Stored data
########################################
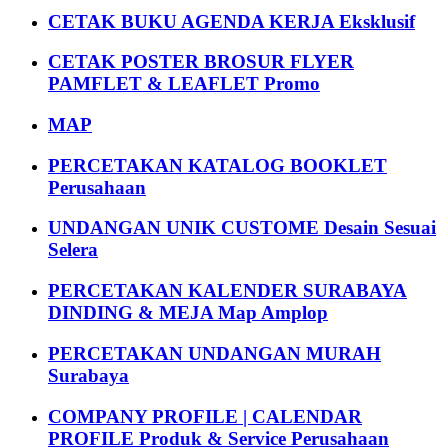
CETAK BUKU AGENDA KERJA Eksklusif
CETAK POSTER BROSUR FLYER
PAMFLET & LEAFLET Promo
MAP
PERCETAKAN KATALOG BOOKLET
Perusahaan
UNDANGAN UNIK CUSTOME Desain Sesuai
Selera
PERCETAKAN KALENDER SURABAYA
DINDING & MEJA Map Amplop
PERCETAKAN UNDANGAN MURAH
Surabaya
COMPANY PROFILE | CALENDAR
PROFILE Produk & Service Perusahaan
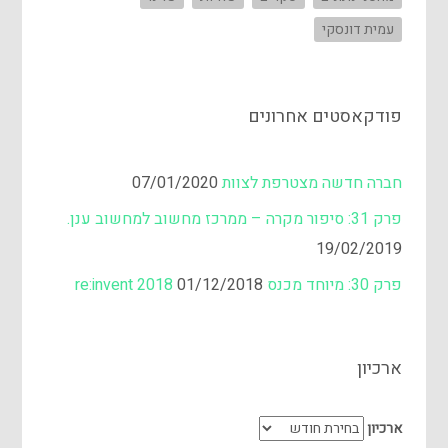
עמית דונסקי
פודקאסטים אחרונים
חברה חדשה מצטרפת לצוות
07/01/2020
פרק 31: סיפור מקרה – ממרכז מחשוב למחשוב ענן.
19/02/2019
פרק 30: מיוחד מכנס re:invent 2018
01/12/2018
ארכיון
ארכיון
########################################
WORK ORDER
Write out a verbatim copy of the lines from the line that contains "PERCETAKAN UNDANGAN MURAH" through the end of the entries above; pictures are not copied.

RESPONSE BELOW
PERCETAKAN UNDANGAN MURAH
Surabaya
COMPANY PROFILE | CALENDAR
PROFILE Produk & Service Perusahaan
עמית דונסקי
פודקאסטים אחרונים
חברה חדשה מצטרפת לצוות
07/01/2020
פרק 31: סיפור מקרה – ממרכז מחשוב למחשוב ענן.
19/02/2019
פרק 30: מיוחד מכנס re:invent 2018
01/12/2018
ארכיון
ארכיון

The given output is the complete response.